What is being asked: Count each line below that has "예약자명은" anywhere in it. Answer with the total alone.

Source information:
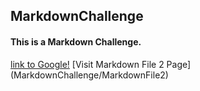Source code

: ## MarkdownChallenge
#### This is a Markdown Challenge.
[link to Google!](http://google.com) 
[Visit Markdown File 2 Page] (MarkdownChallenge/MarkdownFile2) 
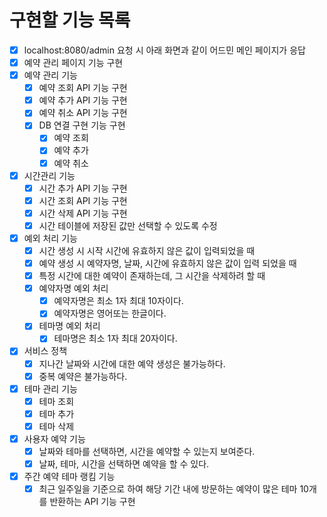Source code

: # 구현할 기능 목록

- [x] localhost:8080/admin 요청 시 아래 화면과 같이 어드민 메인 페이지가 응답
- [x] 예약 관리 페이지 기능 구현
- [x] 예약 관리 기능
  - [x] 예약 조회 API 기능 구현
  - [x] 예약 추가 API 기능 구현
  - [x] 예약 취소 API 기능 구현
  - [x] DB 연결 구현 기능 구현
    - [x] 예약 조회
    - [x] 예약 추가
    - [x] 예약 취소
- [x] 시간관리 기능
  - [x] 시간 추가 API 기능 구현
  - [x] 시간 조회 API 기능 구현
  - [x] 시간 삭제 API 기능 구현
  - [x] 시간 테이블에 저장된 값만 선택할 수 있도록 수정
- [x] 예외 처리 기능
  - [x] 시간 생성 시 시작 시간에 유효하지 않은 값이 입력되었을 때
  - [x] 예약 생성 시 예약자명, 날짜, 시간에 유효하지 않은 값이 입력 되었을 때
  - [x] 특정 시간에 대한 예약이 존재하는데, 그 시간을 삭제하려 할 때
  - [x] 예약자명 예외 처리
    - [x] 예약자명은 최소 1자 최대 10자이다.
    - [x] 예약자명은 영어또는 한글이다.
  - [x] 테마명 예외 처리
    - [x] 테마명은 최소 1자 최대 20자이다. 
- [x] 서비스 정책
  - [x] 지나간 날짜와 시간에 대한 예약 생성은 불가능하다.
  - [x] 중복 예약은 불가능하다.
- [x] 테마 관리 기능
  - [x] 테마 조회
  - [x] 테마 추가
  - [x] 테마 삭제
- [x] 사용자 예약 기능
  - [x] 날짜와 테마를 선택하면, 시간을 예약할 수 있는지 보여준다.
  - [x] 날짜, 테마, 시간을 선택하면 예약을 할 수 있다.
- [x] 주간 예약 테마 랭킴 기능
  - [x] 최근 일주일을 기준으로 하여 해당 기간 내에 방문하는 예약이 많은 테마 10개를 반환하는 API 기능 구현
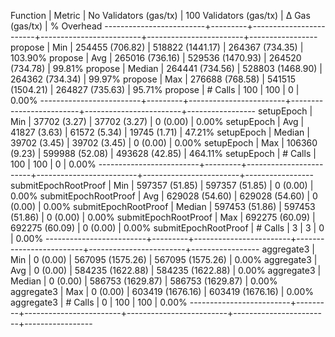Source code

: Function                 | Metric  | No Validators (gas/tx) | 100 Validators (gas/tx) |         Δ Gas (gas/tx) |   % Overhead
-------------------------+---------+------------------------+-------------------------+------------------------+-----------------
propose                  | Min     |     254455 (706.82)    |      518822 (1441.17)   |     264367 (734.35)    |     103.90%
propose                  | Avg     |     265016 (736.16)    |      529536 (1470.93)   |     264520 (734.78)    |      99.81%
propose                  | Median  |     264441 (734.56)    |      528803 (1468.90)   |     264362 (734.34)    |      99.97%
propose                  | Max     |     276688 (768.58)    |      541515 (1504.21)   |     264827 (735.63)    |      95.71%
propose                  | # Calls |                    100 |                     100 |                      0 |       0.00%
-------------------------+---------+------------------------+-------------------------+------------------------+-----------------
setupEpoch               | Min     |      37702 (3.27)      |       37702 (3.27)      |          0 (0.00)      |       0.00%
setupEpoch               | Avg     |      41827 (3.63)      |       61572 (5.34)      |      19745 (1.71)      |      47.21%
setupEpoch               | Median  |      39702 (3.45)      |       39702 (3.45)      |          0 (0.00)      |       0.00%
setupEpoch               | Max     |     106360 (9.23)      |      599988 (52.08)     |     493628 (42.85)     |     464.11%
setupEpoch               | # Calls |                    100 |                     100 |                      0 |       0.00%
-------------------------+---------+------------------------+-------------------------+------------------------+-----------------
submitEpochRootProof     | Min     |     597357 (51.85)     |      597357 (51.85)     |          0 (0.00)      |       0.00%
submitEpochRootProof     | Avg     |     629028 (54.60)     |      629028 (54.60)     |          0 (0.00)      |       0.00%
submitEpochRootProof     | Median  |     597453 (51.86)     |      597453 (51.86)     |          0 (0.00)      |       0.00%
submitEpochRootProof     | Max     |     692275 (60.09)     |      692275 (60.09)     |          0 (0.00)      |       0.00%
submitEpochRootProof     | # Calls |                      3 |                       3 |                      0 |       0.00%
-------------------------+---------+------------------------+-------------------------+------------------------+-----------------
aggregate3               | Min     |          0 (0.00)      |      567095 (1575.26)   |     567095 (1575.26)   |       0.00%
aggregate3               | Avg     |          0 (0.00)      |      584235 (1622.88)   |     584235 (1622.88)   |       0.00%
aggregate3               | Median  |          0 (0.00)      |      586753 (1629.87)   |     586753 (1629.87)   |       0.00%
aggregate3               | Max     |          0 (0.00)      |      603419 (1676.16)   |     603419 (1676.16)   |       0.00%
aggregate3               | # Calls |                      0 |                     100 |                    100 |       0.00%
-------------------------+---------+------------------------+-------------------------+------------------------+-----------------
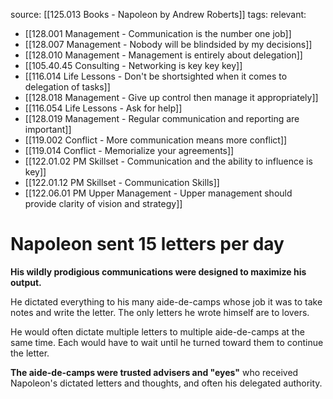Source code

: source: [[125.013 Books - Napoleon by Andrew Roberts]]
tags:
relevant:
- [[128.001 Management - Communication is the number one job]]
- [[128.007 Management - Nobody will be blindsided by my decisions]]
- [[128.010 Management - Management is entirely about delegation]]
- [[105.40.45 Consulting - Networking is key key key]]
- [[116.014 Life Lessons - Don't be shortsighted when it comes to delegation of tasks]]
- [[128.018 Management - Give up control then manage it appropriately]]
- [[116.054 Life Lessons - Ask for help]]
- [[128.019 Management - Regular communication and reporting are important]]
- [[119.002 Conflict - More communication means more conflict]]
- [[119.014 Conflict - Memorialize your agreements]]
- [[122.01.02 PM Skillset - Communication and the ability to influence is key]]
- [[122.01.12 PM Skillset - Communication Skills]]
- [[122.06.01 PM Upper Management - Upper management should provide clarity of vision and strategy]]

# Napoleon sent 15 letters per day

**His wildly prodigious communications were designed to maximize his output.**

He dictated everything to his many aide-de-camps whose job it was to take notes and write the letter. The only letters he wrote himself are to lovers.

He would often dictate multiple letters to multiple aide-de-camps at the same time. Each would have to wait until he turned toward them to continue the letter.

**The aide-de-camps were trusted advisers and "eyes"** who received Napoleon's dictated letters and thoughts, and often his delegated authority.
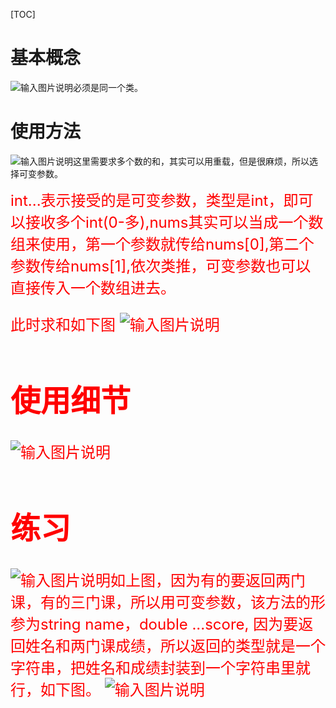 [TOC]
# 基本概念
![输入图片说明](/imgs/2024-09-23/B0OXqvEWixle7t01.png)必须是同一个类。

# 使用方法
![输入图片说明](/imgs/2024-09-23/odpNlCAYXHGoz7x0.png)这里需要求多个数的和，其实可以用重载，但是很麻烦，所以选择可变参数。

<font size=5 color=red>int...表示接受的是可变参数，类型是int，即可以接收多个int(0-多),nums其实可以当成一个数组来使用，第一个参数就传给nums[0],第二个参数传给nums[1],依次类推，可变参数也可以直接传入一个数组进去。

此时求和如下图
![输入图片说明](/imgs/2024-09-23/9bL8eznkTQy0ABFl.png)

# 使用细节
![输入图片说明](/imgs/2024-09-23/Pj13MDwLhyyQS43P.png)


# 练习

![输入图片说明](/imgs/2024-09-23/wM5Jzj3TlWybeauK.png)如上图，因为有的要返回两门课，有的三门课，所以用可变参数，该方法的形参为string name，double ...score, <font size=5 color=red> 因为要返回姓名和两门课成绩，所以返回的类型就是一个字符串，把姓名和成绩封装到一个字符串里就行，如下图。
![输入图片说明](/imgs/2024-09-23/amUwUenLEp5vDU2X.png)
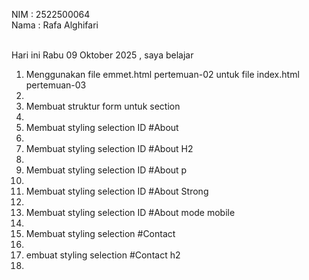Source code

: NIM : 2522500064 <br>
Nama : Rafa Alghifari <br><br>

Hari ini Rabu 09 Oktober 2025 , saya belajar<ol>
<li> Menggunakan file emmet.html pertemuan-02 untuk file index.html pertemuan-03<li>
<li> Membuat struktur form untuk section<li>
<li> Membuat styling selection ID #About<li>
<li> Membuat styling selection ID #About H2 <li>
<li> Membuat styling selection ID #About p <li>
<li> Membuat styling selection ID #About Strong <li>
<li> Membuat styling selection ID #About mode mobile <li>
<li> Membuat styling selection #Contact<li>
<li> embuat styling selection #Contact h2 <li>
<ol>
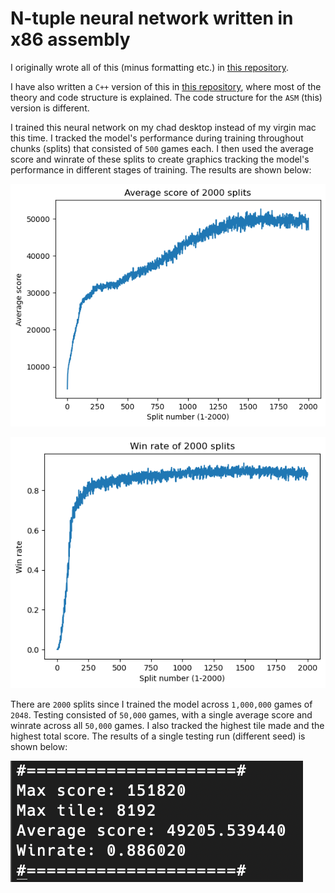 # N-tuple neural network written in x86 assembly

I originally wrote all of this (minus formatting etc.) in [this repository](https://github.com/alexyzha/ASM-Make/tree/main).

I have also written a `C++` version of this in [this repository](https://github.com/alexyzha/2048-Neural-Network), where most of the theory and code structure is explained. The code structure for the `ASM` (this) version is different.

I trained this neural network on my chad desktop instead of my virgin mac this time. I tracked the model's performance during training throughout chunks (splits) that consisted of `500` games each. I then used the average score and winrate of these splits to create graphics tracking the model's performance in different stages of training. The results are shown below:

![avgscore](visuals/avgscore.png)

![winrate](visuals/winrate.png)

There are `2000` splits since I trained the model across `1,000,000` games of `2048`. Testing consisted of `50,000` games, with a single average score and winrate across all `50,000` games. I also tracked the highest tile made and the highest total score. The results of a single testing run (different seed) is shown below:

![test](visuals/test50k.png)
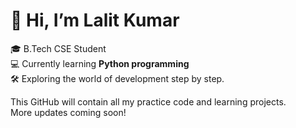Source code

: # 👋 Hi, I’m Lalit Kumar

🎓 B.Tech CSE Student  
💻 Currently learning **Python programming**  
🛠️ Exploring the world of development step by step.

This GitHub will contain all my practice code and learning projects.  
More updates coming soon!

Output below: 2